Aufgabe 1: Wie viele Fälle wurden laut dem Text über Zwangsehe im vergangenen Jahr allein in Berlin registriert?

„Zwangsverheiratungen verletzen das Menschenrecht“Interview: Die Anwältin Sayima Kutluer über strukturelle Gewalt in islamischen Familien

Zwangsehe

In Deutschland werden Jahr für Jahr viele hundert junge Frauen und Männer von ihren Eltern zur Eheschließung gezwungen. Allein in Berlin wurden im vergangenen Jahr 570 Fälle registriert, die Dunkelziffer wird auf insgesamt 6.000 geschätzt. Viele Betroffene nehmen ihr Schicksal hin. Denn trotz dieses Eingriffs in das eigene Leben zählt die Familienehre unter Muslimen mehr. Diejenigen, die sich wehren, sind auf sich allein gestellt. Hilfe finde sie zum Beispiel bei der Berlin Anwältin Sayima Kutluer. Sie ist selbst Muslima und kennt die familiären Strukturen gut. Monika Herrmann hat sie getroffen.

Wenn zwei Menschen heiraten, tun sie das, weil sie sich lieben. Meistens jedenfalls. Doch es geht oft auch ganz anders: Junge Frauen und Männer werden zur Eheschließung gezwungen. Und zwar von ihren Eltern. Sie bestimmen, wen die Tochter oder der Sohn heiratet. Vor allem in islamischen Familien gehören Zwangsverheiratungen selbstverständlich zur Tradition. Das ist eben unsere Kultur, heißt es immer wieder. Auch in Berlin werden Jahr für Jahr einige Hundert dieser Zwangsehen geschlossen. Gegen alle Gesetze übrigens. „Die Ehe darf nur aufgrund der freien und vollen Willenseinigung der zukünftigen Ehegatten geschlossen werden“, heißt es in Artikel 16 der Allgemeinen Erklärung der Menschenrechte. Doch eine wachsende Zahl von vor allem muslimischen Eltern kümmert dieses Menschenrecht überhaupt nicht. Dabei hat die UN-Menschenrechtskommission im Jahr 2001 Zwangsverheiratungen sogar als eine moderne Form der Sklaverei benannt und als Straftatbestand deklariert.

Datensatz:
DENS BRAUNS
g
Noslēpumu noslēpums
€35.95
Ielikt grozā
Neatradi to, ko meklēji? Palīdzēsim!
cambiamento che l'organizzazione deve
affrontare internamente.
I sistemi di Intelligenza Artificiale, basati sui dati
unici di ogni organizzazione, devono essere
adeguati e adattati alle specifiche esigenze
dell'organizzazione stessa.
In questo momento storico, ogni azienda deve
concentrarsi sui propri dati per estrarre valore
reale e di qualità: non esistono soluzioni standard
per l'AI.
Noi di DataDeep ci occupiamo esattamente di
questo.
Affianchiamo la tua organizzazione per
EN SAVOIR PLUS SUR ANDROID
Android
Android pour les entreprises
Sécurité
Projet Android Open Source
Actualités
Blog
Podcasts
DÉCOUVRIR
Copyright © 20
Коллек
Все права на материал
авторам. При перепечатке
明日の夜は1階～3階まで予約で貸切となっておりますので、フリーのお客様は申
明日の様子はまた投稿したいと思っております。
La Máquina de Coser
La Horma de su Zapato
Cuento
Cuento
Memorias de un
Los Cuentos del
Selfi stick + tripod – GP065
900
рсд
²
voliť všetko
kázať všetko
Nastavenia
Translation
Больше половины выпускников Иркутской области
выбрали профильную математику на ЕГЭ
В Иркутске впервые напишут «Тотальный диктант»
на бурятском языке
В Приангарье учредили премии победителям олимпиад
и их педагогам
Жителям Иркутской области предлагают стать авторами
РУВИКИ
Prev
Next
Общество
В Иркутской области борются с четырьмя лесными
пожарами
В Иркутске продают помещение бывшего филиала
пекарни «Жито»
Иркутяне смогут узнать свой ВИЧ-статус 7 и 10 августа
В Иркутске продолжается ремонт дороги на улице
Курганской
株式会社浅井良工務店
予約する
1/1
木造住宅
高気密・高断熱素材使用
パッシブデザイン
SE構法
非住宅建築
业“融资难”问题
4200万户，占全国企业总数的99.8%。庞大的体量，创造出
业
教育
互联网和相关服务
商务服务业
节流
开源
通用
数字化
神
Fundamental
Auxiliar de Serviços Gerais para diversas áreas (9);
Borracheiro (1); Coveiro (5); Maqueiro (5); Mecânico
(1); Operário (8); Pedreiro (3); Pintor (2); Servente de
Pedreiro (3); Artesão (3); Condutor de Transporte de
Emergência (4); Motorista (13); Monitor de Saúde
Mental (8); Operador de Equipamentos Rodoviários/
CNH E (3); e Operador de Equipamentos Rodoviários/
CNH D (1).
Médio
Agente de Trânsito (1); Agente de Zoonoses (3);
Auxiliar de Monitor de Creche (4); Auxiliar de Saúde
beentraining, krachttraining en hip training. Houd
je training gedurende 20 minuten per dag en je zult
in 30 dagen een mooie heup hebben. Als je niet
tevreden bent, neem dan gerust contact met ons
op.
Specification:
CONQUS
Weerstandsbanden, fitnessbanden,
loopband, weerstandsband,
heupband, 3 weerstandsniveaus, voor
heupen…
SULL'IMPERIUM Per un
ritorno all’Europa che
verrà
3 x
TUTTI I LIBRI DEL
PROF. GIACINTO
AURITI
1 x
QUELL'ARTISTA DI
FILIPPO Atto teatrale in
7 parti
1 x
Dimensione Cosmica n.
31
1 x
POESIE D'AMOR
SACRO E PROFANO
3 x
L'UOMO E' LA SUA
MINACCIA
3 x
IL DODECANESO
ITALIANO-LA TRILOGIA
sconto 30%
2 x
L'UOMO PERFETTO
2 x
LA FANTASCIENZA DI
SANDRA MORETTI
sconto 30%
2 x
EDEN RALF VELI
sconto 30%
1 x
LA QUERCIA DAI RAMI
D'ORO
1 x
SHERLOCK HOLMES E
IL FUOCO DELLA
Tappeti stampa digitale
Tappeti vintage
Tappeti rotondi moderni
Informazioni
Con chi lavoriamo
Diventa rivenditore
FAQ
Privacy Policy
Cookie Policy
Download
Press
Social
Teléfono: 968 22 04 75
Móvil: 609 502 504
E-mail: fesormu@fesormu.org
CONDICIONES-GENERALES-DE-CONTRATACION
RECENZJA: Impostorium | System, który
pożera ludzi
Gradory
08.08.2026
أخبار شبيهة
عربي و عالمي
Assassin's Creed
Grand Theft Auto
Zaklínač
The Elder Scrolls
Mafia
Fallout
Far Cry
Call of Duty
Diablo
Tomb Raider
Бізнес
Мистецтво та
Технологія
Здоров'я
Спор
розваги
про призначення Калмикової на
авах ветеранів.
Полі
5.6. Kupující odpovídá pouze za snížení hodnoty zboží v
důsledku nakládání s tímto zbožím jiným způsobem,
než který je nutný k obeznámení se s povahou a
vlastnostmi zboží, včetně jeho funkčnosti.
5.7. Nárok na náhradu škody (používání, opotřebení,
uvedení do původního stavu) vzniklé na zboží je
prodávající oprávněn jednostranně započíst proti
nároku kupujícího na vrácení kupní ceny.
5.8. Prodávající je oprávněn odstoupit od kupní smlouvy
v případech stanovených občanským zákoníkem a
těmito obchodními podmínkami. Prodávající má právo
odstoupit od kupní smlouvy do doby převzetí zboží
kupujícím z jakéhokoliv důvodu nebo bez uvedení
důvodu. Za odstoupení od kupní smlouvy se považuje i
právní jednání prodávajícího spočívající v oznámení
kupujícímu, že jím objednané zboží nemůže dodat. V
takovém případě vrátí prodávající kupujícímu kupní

Aufgabe 2: Ändere in den Datensätzen den Abschnitt vom Anfang bis einschließlich der Zeile mit „В Иркутске продают помещение бывшего филиала“, indem du „Translation“ durch „Übersetzung“ ersetzt, und gib nur diesen Abschnitt sonst unverändert wieder.

Antwortfeld 1: 570 Fälle.

Antwortfeld 2:
DENS BRAUNS
g
Noslēpumu noslēpums
€35.95
Ielikt grozā
Neatradi to, ko meklēji? Palīdzēsim!
cambiamento che l'organizzazione deve
affrontare internamente.
I sistemi di Intelligenza Artificiale, basati sui dati
unici di ogni organizzazione, devono essere
adeguati e adattati alle specifiche esigenze
dell'organizzazione stessa.
In questo momento storico, ogni azienda deve
concentrarsi sui propri dati per estrarre valore
reale e di qualità: non esistono soluzioni standard
per l'AI.
Noi di DataDeep ci occupiamo esattamente di
questo.
Affianchiamo la tua organizzazione per
EN SAVOIR PLUS SUR ANDROID
Android
Android pour les entreprises
Sécurité
Projet Android Open Source
Actualités
Blog
Podcasts
DÉCOUVRIR
Copyright © 20
Коллек
Все права на материал
авторам. При перепечатке
明日の夜は1階～3階まで予約で貸切となっておりますので、フリーのお客様は申
明日の様子はまた投稿したいと思っております。
La Máquina de Coser
La Horma de su Zapato
Cuento
Cuento
Memorias de un
Los Cuentos del
Selfi stick + tripod – GP065
900
рсд
²
voliť všetko
kázať všetko
Nastavenia
Übersetzung
Больше половины выпускников Иркутской области
выбрали профильную математику на ЕГЭ
В Иркутске впервые напишут «Тотальный диктант»
на бурятском языке
В Приангарье учредили премии победителям олимпиад
и их педагогам
Жителям Иркутской области предлагают стать авторами
РУВИКИ
Prev
Next
Общество
В Иркутской области борются с четырьмя лесными
пожарами
В Иркутске продают помещение бывшего филиала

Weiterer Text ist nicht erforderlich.